In the wake of travel and entertainment cost scandals such as the lavish parties of the General Services Administration, one agency continues to be tight-lipped to Congress about its expenditures.
The House Committee on Space, Science, and Technology subcommittee on Investigations and Oversight six months ago asked the National Oceanic and Atmospheric Administration for details on senior management travel.
So far, nothing.
“In light of revelations earlier this year of excessive and unnecessary travel by senior management at other agencies, in addition to allegations of similar incidents at NOAA, my inquiry was an effort to ensure that taxpayers’ funds were spent appropriately,” subcommittee Chairman Paul Broun (R-Ga.) wrote to NOAA undersecretary Jane Lubchenco.
Broun said that in spite of multiple requests from the subcommittee to the agency, NOAA has not produced a single record or laid out a “reasonable schedule” in which to produce the documents.
“As a result, far from dispelling the Subcommittee’s concerns, your delay in responding to the Subcommittee’s request only amplifies them, and lends more credibility to the possibility that NOAA senior management engaged in unnecessary or inappropriate travel,” the chairman wrote.
Broun asked for the records by Nov. 2.
“Given that my original letter to you requesting this information was in the spring of this year, your staff has had ample time to pull together the records I requested,” he said.
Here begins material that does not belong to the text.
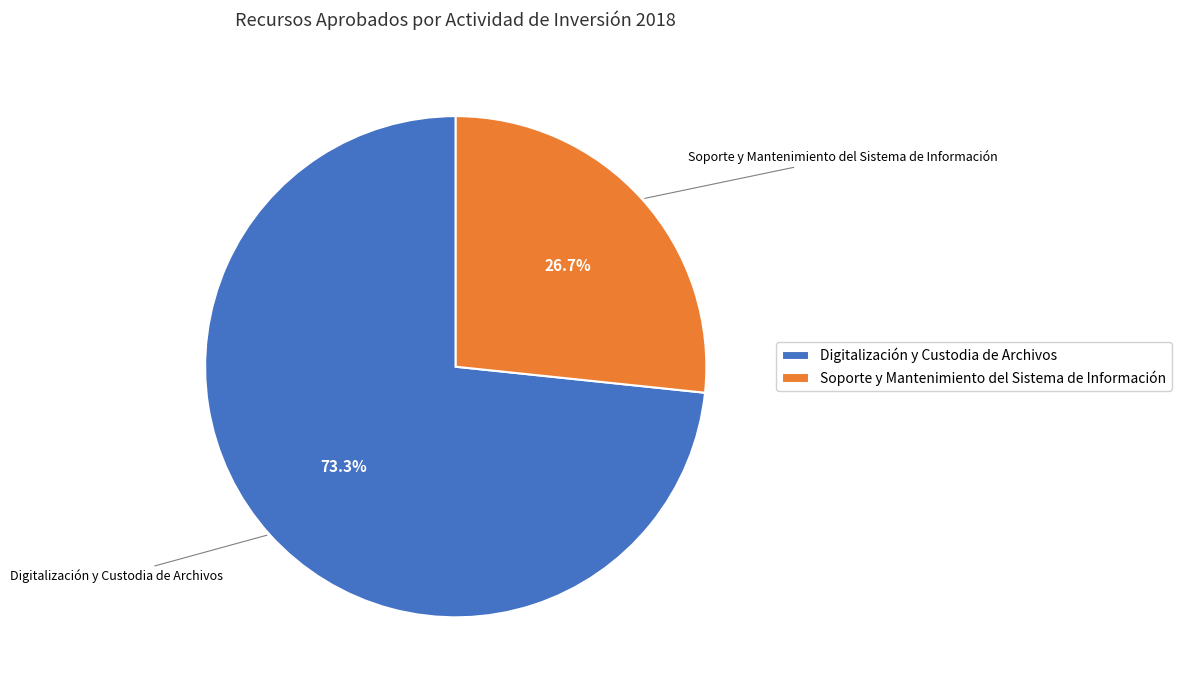

What percentage is NOT represented by Soporte y Mantenimiento del Sistema de Información?

73.3%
The subcommittee’s original April request to Lubchenco followed a memo by the undersecretary to NOAA staff about the importance of ethical conduct and the value of rooting out waste, fraud, abuse, and mismanagement.
“We’ve seen in our own and other agencies that such incidents — even when confined to one or a few individuals — can tarnish the image of an entire agency, undermine our mission, give the entire federal enterprise a black eye and negate the good we have accomplished,” Lubchenco wrote to employees.